Bar Plots with geom_col()

The x argument of aes must be categorical

by_continent <- gapminder |>  
  filter(year == 2007) |> 
  group_by(continent) |> 
  summarize(meanLifeExp = mean(lifeExp))

by_continent |> 
ggplot(aes(x = continent, y = meanLifeExp)) +
  geom_col()

Rotate a plot with coord_flip()

by_continent |> 
ggplot(aes(x = continent, y = meanLifeExp)) +
  geom_col() +
  coord_flip()

A different theme

by_continent |> 
ggplot(aes(x = continent, y = meanLifeExp)) +
  geom_col() +
  coord_flip() +
  theme_bw() # <------ see ?theme() for much more!

💪 Exercise H - (3 min)

  1. Go back and turn your boxplots from the last exercise sideways to make it easier to read the continent labels.

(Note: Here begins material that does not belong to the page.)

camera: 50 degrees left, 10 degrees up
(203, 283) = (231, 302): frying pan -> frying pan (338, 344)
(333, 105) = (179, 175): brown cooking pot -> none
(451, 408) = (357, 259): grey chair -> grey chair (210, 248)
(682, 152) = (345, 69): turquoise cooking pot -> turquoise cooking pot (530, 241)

  2. Make a collection of bar plots faceted by year that compare mean GDP per capita across countries in a given year. Orient your plots so it’s easy to read the continent labels.

Cleveland Dot Charts

Bar charts are inferior to Cleveland dot charts

by_continent |> 
  ggplot(aes(x = meanLifeExp, y = continent)) + 
  theme_bw() +
  geom_point()  # <---- we've used this before!

Sort by meanLifeExp

See https://forcats.tidyverse.org/ for fct_reorder()

by_continent |> 
  mutate(continent = fct_reorder(continent, meanLifeExp)) |> 
  ggplot(aes(x = meanLifeExp, y = continent)) + 
  theme_bw() +
  geom_point()  

A more complicated dot chart

gapminder |> 
  filter(year %in% c(1987, 2007)) |> 
  mutate(year = factor(year)) |> 
  group_by(continent, year) |> 
  summarize(meanLifeExp = mean(lifeExp)) |> 
  ggplot(aes(x = meanLifeExp, y = continent)) +
  geom_line(aes(group = continent)) +
  geom_point(aes(color = year)) +
  xlab('Average Life Expectancy') +
  ylab('Continent') +
  theme_bw()

A more complicated dot chart

💪 Exercise I - (3 min)

Make a dot chart of GDP per capita in all European countries in the year 2007. Sort the dots so that the country with the highest GDP per capita appears a the top and the country with the lowest appears at the bottom.

Exporting with ggsave()

  • ggsave(filename, width = , height = )
  • Defaults to saving the last plot you made
  • Can also specify plot = SOMETHING
  • filename is the path and file name
  • Supports .jpg, .png, .pdf and many others

📚 More to learn!

  • We’ll learn more ggplot2 later this term.
  • As always, I can’t cover everything in class.
  • You will need to do some reading on your own.
  • See the references at the start of this slideshow.